- **TASK DETAILS**
Would you repeat the entries below word for word and omit the pictures?

====================

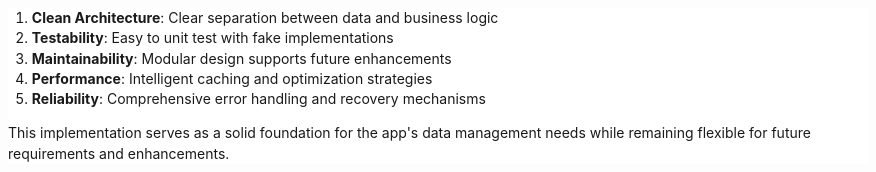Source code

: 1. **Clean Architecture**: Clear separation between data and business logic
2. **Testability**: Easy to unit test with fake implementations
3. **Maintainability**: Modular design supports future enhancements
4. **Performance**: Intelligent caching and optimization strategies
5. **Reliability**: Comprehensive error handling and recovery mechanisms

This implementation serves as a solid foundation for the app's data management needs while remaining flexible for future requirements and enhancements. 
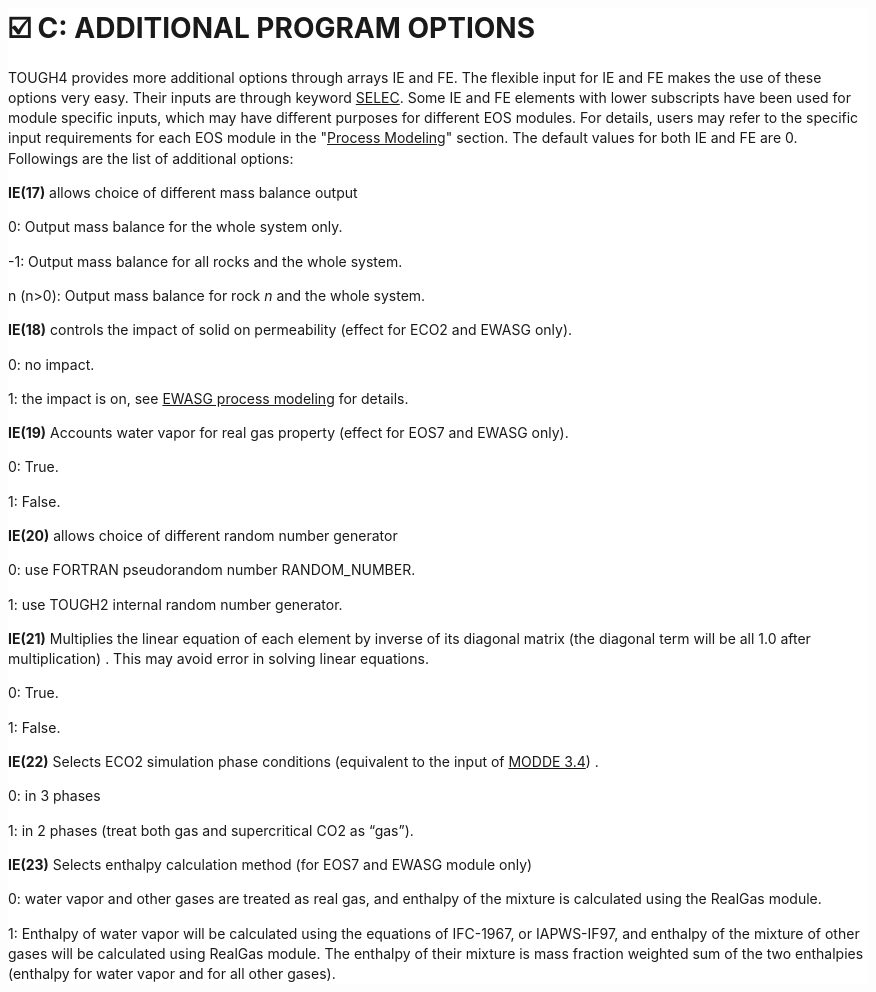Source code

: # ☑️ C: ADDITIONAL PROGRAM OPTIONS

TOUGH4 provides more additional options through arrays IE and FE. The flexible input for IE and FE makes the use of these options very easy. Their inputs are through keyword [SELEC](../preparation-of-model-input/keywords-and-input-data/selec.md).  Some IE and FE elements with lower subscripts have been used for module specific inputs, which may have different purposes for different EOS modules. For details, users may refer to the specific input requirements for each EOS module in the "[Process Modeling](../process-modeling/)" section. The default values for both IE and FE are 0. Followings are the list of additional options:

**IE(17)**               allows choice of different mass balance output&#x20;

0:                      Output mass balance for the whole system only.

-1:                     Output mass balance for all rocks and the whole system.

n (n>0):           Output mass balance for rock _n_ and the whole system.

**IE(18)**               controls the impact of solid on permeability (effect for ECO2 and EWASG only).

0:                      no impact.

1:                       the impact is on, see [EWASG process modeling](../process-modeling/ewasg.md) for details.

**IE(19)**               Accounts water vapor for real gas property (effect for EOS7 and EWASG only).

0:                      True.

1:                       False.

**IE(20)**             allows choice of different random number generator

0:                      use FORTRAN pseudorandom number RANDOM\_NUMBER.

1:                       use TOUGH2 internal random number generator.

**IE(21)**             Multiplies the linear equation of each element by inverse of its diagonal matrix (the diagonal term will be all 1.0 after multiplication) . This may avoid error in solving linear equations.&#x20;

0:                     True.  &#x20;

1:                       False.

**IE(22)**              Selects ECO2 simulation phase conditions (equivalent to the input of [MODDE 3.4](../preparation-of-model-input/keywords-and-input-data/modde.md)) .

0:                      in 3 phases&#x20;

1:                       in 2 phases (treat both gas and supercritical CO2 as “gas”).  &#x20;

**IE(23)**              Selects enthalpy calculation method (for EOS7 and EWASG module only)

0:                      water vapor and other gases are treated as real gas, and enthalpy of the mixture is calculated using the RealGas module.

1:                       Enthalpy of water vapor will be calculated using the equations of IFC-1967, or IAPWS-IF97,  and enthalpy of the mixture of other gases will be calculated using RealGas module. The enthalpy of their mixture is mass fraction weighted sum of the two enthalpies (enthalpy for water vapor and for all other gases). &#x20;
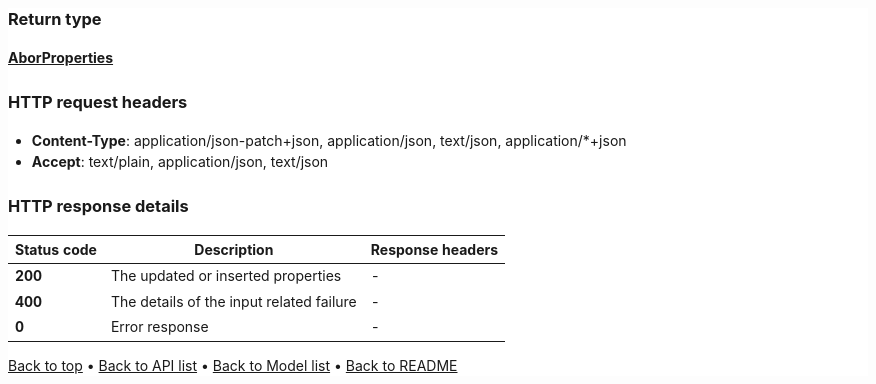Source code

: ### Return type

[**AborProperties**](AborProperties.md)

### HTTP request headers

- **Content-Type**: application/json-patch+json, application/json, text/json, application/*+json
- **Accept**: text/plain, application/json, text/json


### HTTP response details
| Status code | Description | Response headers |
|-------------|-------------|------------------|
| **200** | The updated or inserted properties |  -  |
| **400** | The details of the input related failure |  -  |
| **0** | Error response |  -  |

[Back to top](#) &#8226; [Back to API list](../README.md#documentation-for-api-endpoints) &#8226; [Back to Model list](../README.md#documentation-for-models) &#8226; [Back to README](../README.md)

====================

- **RESULT FOR THIS TASK**
Source code

: 1. **Clean Architecture**: Clear separation between data and business logic
2. **Testability**: Easy to unit test with fake implementations
3. **Maintainability**: Modular design supports future enhancements
4. **Performance**: Intelligent caching and optimization strategies
5. **Reliability**: Comprehensive error handling and recovery mechanisms

This implementation serves as a solid foundation for the app's data management needs while remaining flexible for future requirements and enhancements. 
Source code

: # ☑️ C: ADDITIONAL PROGRAM OPTIONS

TOUGH4 provides more additional options through arrays IE and FE. The flexible input for IE and FE makes the use of these options very easy. Their inputs are through keyword [SELEC](../preparation-of-model-input/keywords-and-input-data/selec.md).  Some IE and FE elements with lower subscripts have been used for module specific inputs, which may have different purposes for different EOS modules. For details, users may refer to the specific input requirements for each EOS module in the "[Process Modeling](../process-modeling/)" section. The default values for both IE and FE are 0. Followings are the list of additional options:

**IE(17)**               allows choice of different mass balance output&#x20;

0:                      Output mass balance for the whole system only.

-1:                     Output mass balance for all rocks and the whole system.

n (n>0):           Output mass balance for rock _n_ and the whole system.

**IE(18)**               controls the impact of solid on permeability (effect for ECO2 and EWASG only).

0:                      no impact.

1:                       the impact is on, see [EWASG process modeling](../process-modeling/ewasg.md) for details.

**IE(19)**               Accounts water vapor for real gas property (effect for EOS7 and EWASG only).

0:                      True.

1:                       False.

**IE(20)**             allows choice of different random number generator

0:                      use FORTRAN pseudorandom number RANDOM\_NUMBER.

1:                       use TOUGH2 internal random number generator.

**IE(21)**             Multiplies the linear equation of each element by inverse of its diagonal matrix (the diagonal term will be all 1.0 after multiplication) . This may avoid error in solving linear equations.&#x20;

0:                     True.  &#x20;

1:                       False.

**IE(22)**              Selects ECO2 simulation phase conditions (equivalent to the input of [MODDE 3.4](../preparation-of-model-input/keywords-and-input-data/modde.md)) .

0:                      in 3 phases&#x20;

1:                       in 2 phases (treat both gas and supercritical CO2 as “gas”).  &#x20;

**IE(23)**              Selects enthalpy calculation method (for EOS7 and EWASG module only)

0:                      water vapor and other gases are treated as real gas, and enthalpy of the mixture is calculated using the RealGas module.

1:                       Enthalpy of water vapor will be calculated using the equations of IFC-1967, or IAPWS-IF97,  and enthalpy of the mixture of other gases will be calculated using RealGas module. The enthalpy of their mixture is mass fraction weighted sum of the two enthalpies (enthalpy for water vapor and for all other gases). &#x20;
Source code

: ### Return type

[**AborProperties**](AborProperties.md)

### HTTP request headers

- **Content-Type**: application/json-patch+json, application/json, text/json, application/*+json
- **Accept**: text/plain, application/json, text/json


### HTTP response details
| Status code | Description | Response headers |
|-------------|-------------|------------------|
| **200** | The updated or inserted properties |  -  |
| **400** | The details of the input related failure |  -  |
| **0** | Error response |  -  |

[Back to top](#) &#8226; [Back to API list](../README.md#documentation-for-api-endpoints) &#8226; [Back to Model list](../README.md#documentation-for-models) &#8226; [Back to README](../README.md)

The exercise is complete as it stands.